For two years, Mounir has come to the harbor every week to cry. He then weeps for the friends and more than 200 others who died here in the devastating explosion on August 4, 2020. “For me, this place is a symbol of what is wrong here. The corruption, the death and the lack of answers,” says he wipes the sweat from his forehead.

The summer temperatures recently caused the rotting grain in the harbor silos to catch fire. They have been on fire for two weeks. Last Sunday, part of the colossal building collapsed. A huge cloud of dust, possibly full of toxic substances, covered the city. The fire is still smoldering in the rest of the silos.

Clouds of black smoke hang over the harbor day and night. The switch off does not work. The cameras are lined up the moment the rest collapses. Experts say it could happen any time now.

It has been two years since Beirut was rocked by an explosion of unprecedented proportions. A look back:

Flashback: Beirut rocked by giant explosion

Talal lives a stone’s throw from the harbour. He and his family were seriously injured two years ago. His house was in ruins, they had to stay in one place for several months, he lost his job and his savings due to the economic crisis. The nightmare seems to have no end. “Now this again, silos on fire and collapsing. They tell us to keep windows and doors closed and wear masks. But we have almost no power.
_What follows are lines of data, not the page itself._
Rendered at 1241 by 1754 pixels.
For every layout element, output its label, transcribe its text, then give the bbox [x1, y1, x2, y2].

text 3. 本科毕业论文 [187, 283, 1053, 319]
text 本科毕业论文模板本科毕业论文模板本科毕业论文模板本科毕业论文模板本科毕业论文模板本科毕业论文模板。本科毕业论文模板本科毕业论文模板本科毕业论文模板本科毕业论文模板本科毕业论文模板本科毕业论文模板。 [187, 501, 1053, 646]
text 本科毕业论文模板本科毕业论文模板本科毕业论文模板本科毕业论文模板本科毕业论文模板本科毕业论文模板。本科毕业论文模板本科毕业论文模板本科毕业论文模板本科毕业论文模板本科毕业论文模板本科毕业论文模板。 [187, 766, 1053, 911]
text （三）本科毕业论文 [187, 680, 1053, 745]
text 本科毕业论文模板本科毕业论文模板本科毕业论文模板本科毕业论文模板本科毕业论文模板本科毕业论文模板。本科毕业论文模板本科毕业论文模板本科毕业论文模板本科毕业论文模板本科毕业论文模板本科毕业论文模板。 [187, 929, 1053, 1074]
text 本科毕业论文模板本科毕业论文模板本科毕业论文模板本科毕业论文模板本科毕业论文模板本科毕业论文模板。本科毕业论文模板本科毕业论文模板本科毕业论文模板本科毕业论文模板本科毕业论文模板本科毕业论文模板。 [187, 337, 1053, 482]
How are we supposed to breathe?”

“Our government can’t even make sure there is bread for sale in Lebanon,” says a furious Talal. “Do you think they could have handled this better? We’re dealing with a lucky government.”

He would have liked to see the grain silos rendered useless by the explosion demolished. “Just in a nice way. Well arranged. So we could have prevented this.”


Relative William: ‘Only when we get justice can they be torn down’

It is the relatives’ families who are strongly against the demolition. As long as they don’t have answers, they want the silos to remain. “We want people to remember forever the negligence and corruption of our state. When we get justice, they can be torn down,” said William Noun.

He lost his brother Joe, a firefighter, in the disaster. Along with other volunteers, Joe was one of the first to rush to the harbor fire. And then came the battle.

Since then, William’s life has been dominated by the search for answers. He wants to know how it is possible that almost 3000 tons of ammonium nitrate was stored in the port for years before it exploded and who is responsible. “We want the truth, it’s not about money. And of course we want everyone involved in this to be punished.”


William’s brother Joe was killed in the disaster

Abandoned by the Lebanese government and the international community, William has been fighting for justice for two years. He regularly walks the streets with other relatives of relatives. He was beaten several times by the police and the army. “I’ve been arrested six times now,” he chuckles. “This is a battle between the victims’ families and the political establishment.”

Human Rights Watch (HRW) in Beirut is closely monitoring how those left behind are humiliated. At the human rights organisation, you also see how the political elite opposes the investigation in every possible way.

“No one has yet been held accountable,” said Aya Majzoub of HRW. “We have seen the domestic inquiry being undermined, delayed and hampered. It has now been suspended since last December.”

‘culture of impunity’

According to Majzoub, Lebanon has a culture of impunity. “There are politicians, high-ranking officials and security services who have escaped any responsibility for serious human rights violations. The entire system in Lebanon is built around the big interests of the established political parties and their protection.”

It has long been clear to her that Lebanese government agencies will not be able to come up with real answers on their own. She believes that there is an urgent need for help for an independent investigation, but HRW cannot get its hands on it in the international community.